**Consigne A:** Recopiez le passage du texte sur les Vaudois, de « LE Duc de Savoie » à « massacrés et persécutés. ».
**Consigne B:** D'après le texte sur les Vaudois, quelle école fut donnée au Jésuite Longueil ?
**Consigne C:** Les affirmations suivantes concordent-elles avec le texte sur les Vaudois ? (i) Longueil prétendait venir du Languedoc. (ii) La Citadelle fut bâtie conformément à l'article secret de Pignerol. (iii) Les Collectes étaient venues uniquement de Suisse.

LE Duc de Savoie et son Conseil n'ayant pu
détruire les Vaudois, ni par le Massacre
qu'ils en firent faire, ni par la cruelle et
continuelle guerre qu'on leur fit ensuite. Au lieu
de les laisser en paix après le
Traité de Pignerol, comme on l'avait promis
aux Ambassadeurs, on prit d'autres voies plus
subtiles, mais qui n'étaient pas moins
diaboliques et dangereuses, pour perdre ce qui
était resté de ces pauvres
massacrés et persécutés.
Le premier artifice ou moyen dont leurs ennemis se
servirent pour les perdre, fût de tacher de
mettre la division entr'eux à raison des
charitables Collectes, qu'on avait faites pour eux
dans les Pays étrangers, et de semer partout
de faux bruits, du prétendu abus qu'on avait
fait, en l'administration de l'argent qui en
était provenu.
Pour cela, ils se servirent d'un Jésuite
nommé Longueil, indigne Imposteur, qui vint
dans les Vallées et feignit de venir du
Languedoc, où il avait, ainsi qu'il disait,
abjuré la Religion Romaine. Ce loup se
déguisa si bien en brebis, qu'on lui donna
l'École du Villar qui est au centre de la
Vallée de Lucerne. Là il s'associa
avec un Michel Bertram de Ville neuve en
Piémont ancien Serviteur du Marquis de
Pianesse, avec Jean Vertu de Lucerne et avec Jean
Magnan de Provence, qui depuis quelque temps
habitait dans les Vallées. Ce Jésuite
avec ses Associés firent tout ce qu'ils
purent, pour gagner les plus simples et les plus
pauvres des Vallées, leur suggérant
que les sommes qui en étaient provenues,
étaient si grandes, que si on les eût
distribuées selon l'intention de ceux qui
les avaient données, il y aurait eu pour
chacun 14 ou 1500 livres, et par ces discours
séditieux, ils prétendaient de les
armer les uns contre les autres, et de les perdre
par eux-mêmes. Et non contents de cela, ils
écrivirent aux Pays étrangers en
France, en Suisse, en Hollande et en Angleterre,
d'où ces Collectes étaient venues,
que les principaux habitants avaient partagé
entr'eux cet argent et en faisaient bonne
chère, pendant que les pauvres mouraient de
faim, pour n'y avoir point de part, et par ces
mensonges et impostures, ils prétendaient
d'empêcher, que les Étrangers ne
fussent plus touchés à l'avenir de
leurs misères.
Le second artifice de leurs ennemis, fût de
faire bâtir une Citadelle au lieu de la Tour,
contre et au préjudice de l'article secret
de Pignerol, dans lequel on mit une forte garnison
incontinent qu'elle fût construite, qui
commit toute sorte d'excès et de violences
contre les Vaudois, enlevant leurs fruits qui
étaient en terre, et leur vin de leurs
Caves, prenant et pillant les meubles de leurs
maisons, battant et tuant ceux qu'il leur plaisait,
violant femmes et filles, et commettant toute sorte
de voleries et de brigandage, sans qu'on y
apportât aucun remède, ni qu'on leur
fit aucune justice.

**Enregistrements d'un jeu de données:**
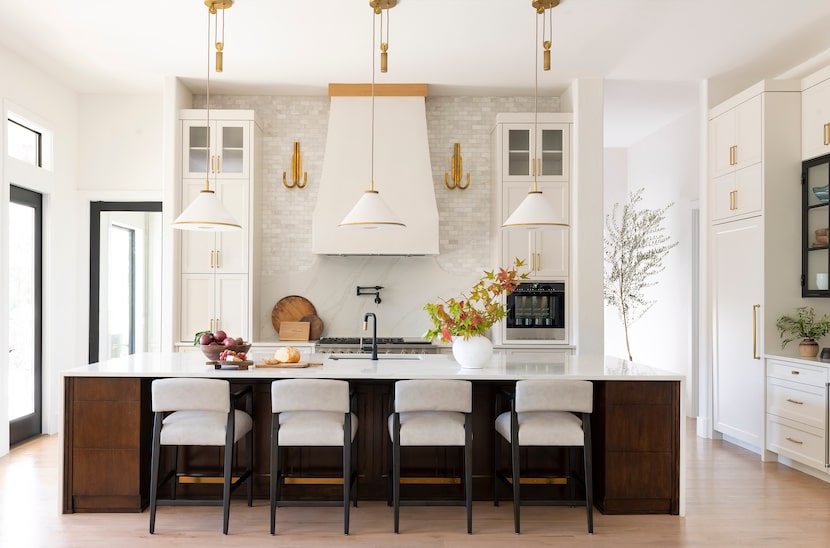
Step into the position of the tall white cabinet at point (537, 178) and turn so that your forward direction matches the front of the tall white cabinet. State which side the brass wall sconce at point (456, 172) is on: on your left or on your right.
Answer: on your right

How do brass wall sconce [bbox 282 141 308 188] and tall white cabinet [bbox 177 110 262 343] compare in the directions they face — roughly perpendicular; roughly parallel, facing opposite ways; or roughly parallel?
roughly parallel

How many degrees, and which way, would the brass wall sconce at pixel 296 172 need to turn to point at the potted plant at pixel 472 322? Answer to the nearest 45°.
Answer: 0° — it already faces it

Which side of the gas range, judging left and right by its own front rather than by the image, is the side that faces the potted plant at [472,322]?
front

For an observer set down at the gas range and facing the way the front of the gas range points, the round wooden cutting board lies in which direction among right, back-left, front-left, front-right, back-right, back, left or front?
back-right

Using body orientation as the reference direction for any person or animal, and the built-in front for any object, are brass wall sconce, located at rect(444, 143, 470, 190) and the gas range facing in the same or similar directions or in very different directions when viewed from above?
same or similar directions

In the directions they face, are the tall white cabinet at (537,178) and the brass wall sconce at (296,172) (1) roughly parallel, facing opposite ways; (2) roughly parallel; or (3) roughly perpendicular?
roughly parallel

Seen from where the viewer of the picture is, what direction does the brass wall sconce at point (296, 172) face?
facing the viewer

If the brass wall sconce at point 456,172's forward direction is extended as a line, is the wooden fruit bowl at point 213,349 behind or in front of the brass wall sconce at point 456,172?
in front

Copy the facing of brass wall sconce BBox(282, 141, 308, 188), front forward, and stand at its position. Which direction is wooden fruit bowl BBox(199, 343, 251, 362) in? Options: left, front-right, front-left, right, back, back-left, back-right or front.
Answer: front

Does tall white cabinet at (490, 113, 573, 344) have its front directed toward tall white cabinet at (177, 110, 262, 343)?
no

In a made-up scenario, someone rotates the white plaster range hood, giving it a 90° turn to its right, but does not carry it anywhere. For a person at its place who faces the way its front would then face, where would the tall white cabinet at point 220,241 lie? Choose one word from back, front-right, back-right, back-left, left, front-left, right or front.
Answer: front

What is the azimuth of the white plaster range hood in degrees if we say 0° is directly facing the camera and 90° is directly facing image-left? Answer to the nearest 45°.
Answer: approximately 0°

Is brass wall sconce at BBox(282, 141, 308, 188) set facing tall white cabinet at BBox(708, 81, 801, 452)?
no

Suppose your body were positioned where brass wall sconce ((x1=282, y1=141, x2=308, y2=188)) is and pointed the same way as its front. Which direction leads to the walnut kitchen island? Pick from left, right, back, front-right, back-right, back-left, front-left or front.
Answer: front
---
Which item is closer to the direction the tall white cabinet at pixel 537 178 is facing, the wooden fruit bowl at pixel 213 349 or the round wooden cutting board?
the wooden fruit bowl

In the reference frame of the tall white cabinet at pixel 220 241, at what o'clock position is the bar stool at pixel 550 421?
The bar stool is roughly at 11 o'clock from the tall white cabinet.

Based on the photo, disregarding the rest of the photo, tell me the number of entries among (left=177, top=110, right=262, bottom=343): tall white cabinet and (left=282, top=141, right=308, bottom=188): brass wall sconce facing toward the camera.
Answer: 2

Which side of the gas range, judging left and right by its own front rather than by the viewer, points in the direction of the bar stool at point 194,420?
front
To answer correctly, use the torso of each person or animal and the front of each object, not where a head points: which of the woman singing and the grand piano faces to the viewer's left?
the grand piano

**Solution détaillée A:**
LE Duc de Savoie et son Conseil n'ayant pu
détruire les Vaudois, ni par le Massacre
qu'ils en firent faire, ni par la cruelle et
continuelle guerre qu'on leur fit ensuite. Au lieu
de les laisser en paix après le
Traité de Pignerol, comme on l'avait promis
aux Ambassadeurs, on prit d'autres voies plus
subtiles, mais qui n'étaient pas moins
diaboliques et dangereuses, pour perdre ce qui
était resté de ces pauvres
massacrés et persécutés.

**Solution détaillée B:** L'École du Villar, au centre de la Vallée de Lucerne.

**Solution détaillée C:**
(i) Oui : « feignit de venir du Languedoc ».
(ii) Non : « contre et au préjudice de l'article secret de Pignerol ».
(iii) Non : « en France, en Suisse, en Hollande et en Angleterre, d'où ces Collectes étaient venues ».